Dolayısıyla sorun, zincirleme bir problemdir. Zamanın bir diliminde, bir mistik bir tez geliştirir. Bu vahdet-i vücud, hakikat-ı muhammediye, fena vs. gibi İslam’ın zahirinde ifadesini bulamayan bir kavram olabilir. Bu tez, bir sonraki mistik için a priori bir bilgi olarak sorgulanmadan kabul edilir. Bu, zincirleme olarak devam eder ve kümülatif, eklektik bir sistem gelişir.
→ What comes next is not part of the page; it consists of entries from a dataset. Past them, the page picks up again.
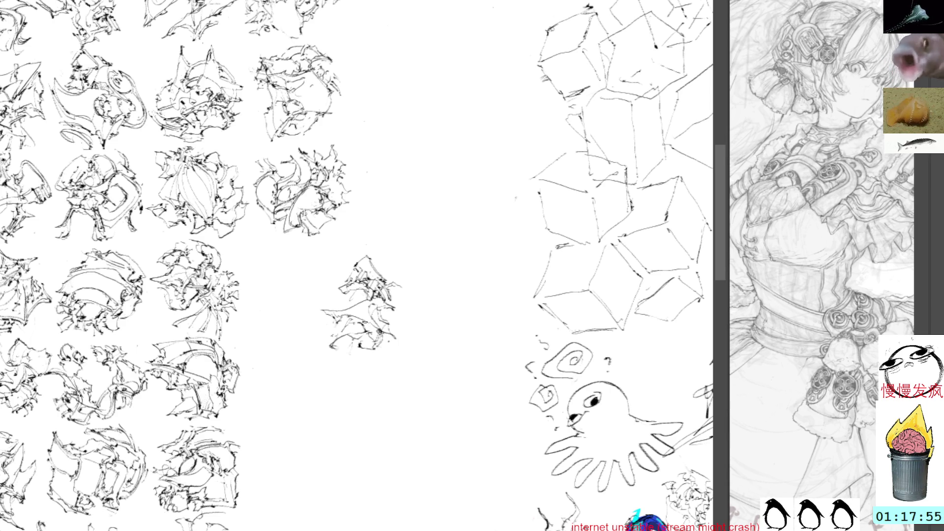
- Add small marks near the bottom and right side, plus strokes through the middle and top
left_click_drag(374, 324, 369, 334)
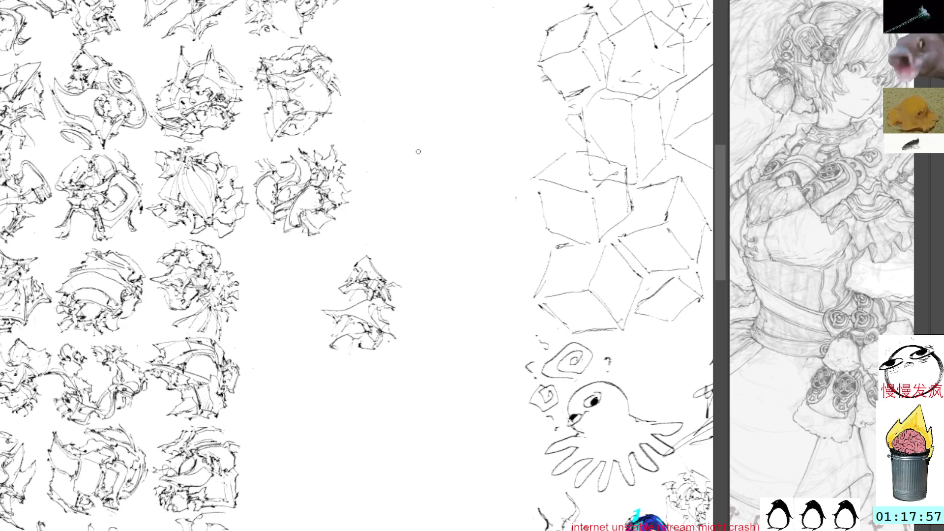
mouse_move(385, 308)
left_mouse_down()
mouse_move(398, 319)
mouse_move(409, 304)
mouse_move(349, 310)
mouse_move(361, 291)
left_mouse_up()
left_click_drag(354, 260, 362, 257)
mouse_move(360, 289)
left_mouse_down()
mouse_move(362, 303)
mouse_move(368, 298)
mouse_move(291, 284)
mouse_move(290, 274)
left_mouse_up()
- Transform the sketch into its row's end slot, commit, and add small dark marks
key("ctrl+t")
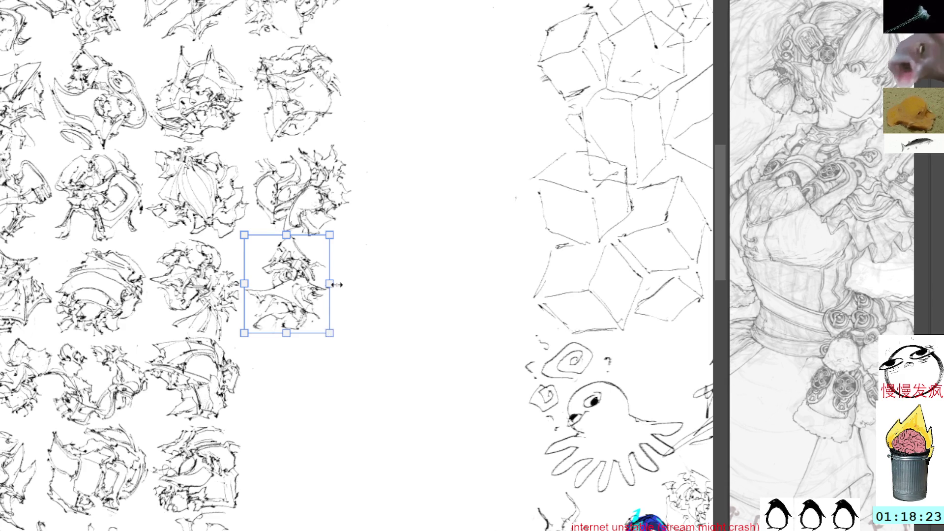
key("Return")
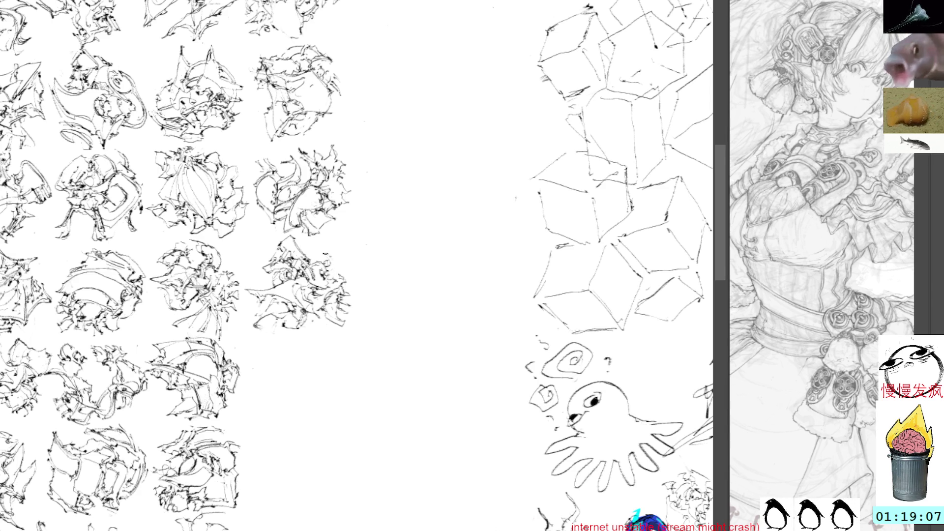
left_click_drag(320, 256, 346, 266)
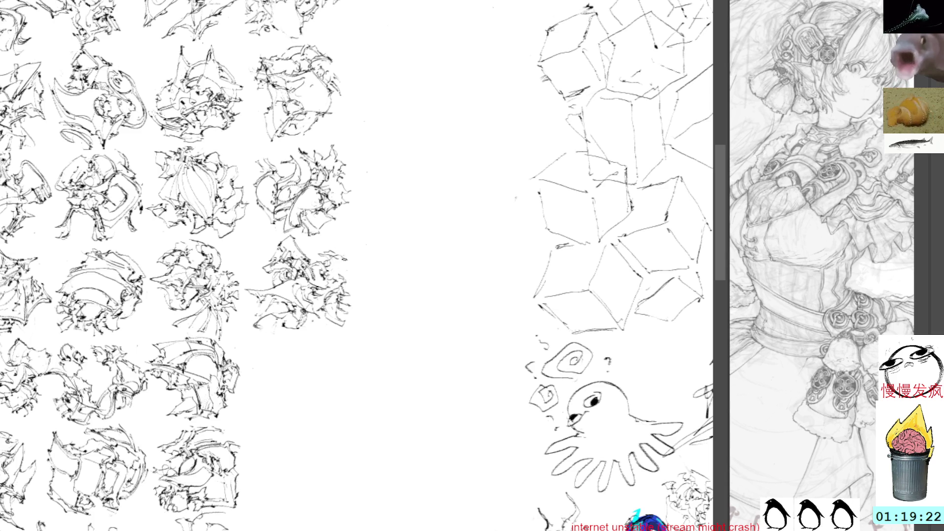
- Scroll and pan the canvas to the blank area right of the sketch grid
scroll(369, 261, "down", 3)
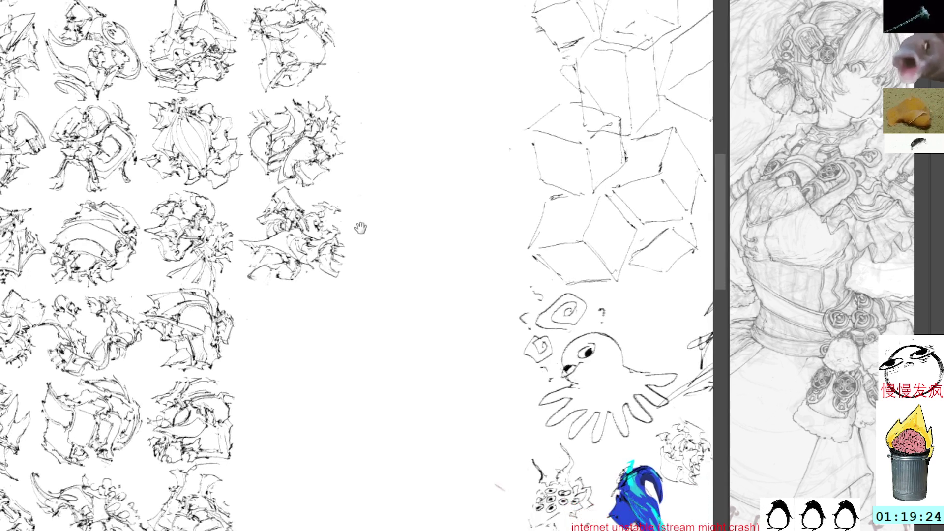
left_click_drag(377, 255, 353, 246)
Örneğin vahdet-i vücut düşüncesinden koskoca bir “varlık hiyerarşisi”, “sudur felsefesi” ortaya çıktığında, kimse asırlar öncesine giderek bu “kabullenme”nin temelini sorgulamaz. Zaten içinde yaşadığı mistik zevk o yöndeki bütün teşvikleri baş aşağı etmiştir. Sufi halinden memnundur ve bunun bozulmasını istemez. Tarihteki veya sistemindeki “zirve” kişilerin aynı ifadeleri terennüm etmesi, onun için artık bir “urve-i vuska (!)” oluşturmuştur.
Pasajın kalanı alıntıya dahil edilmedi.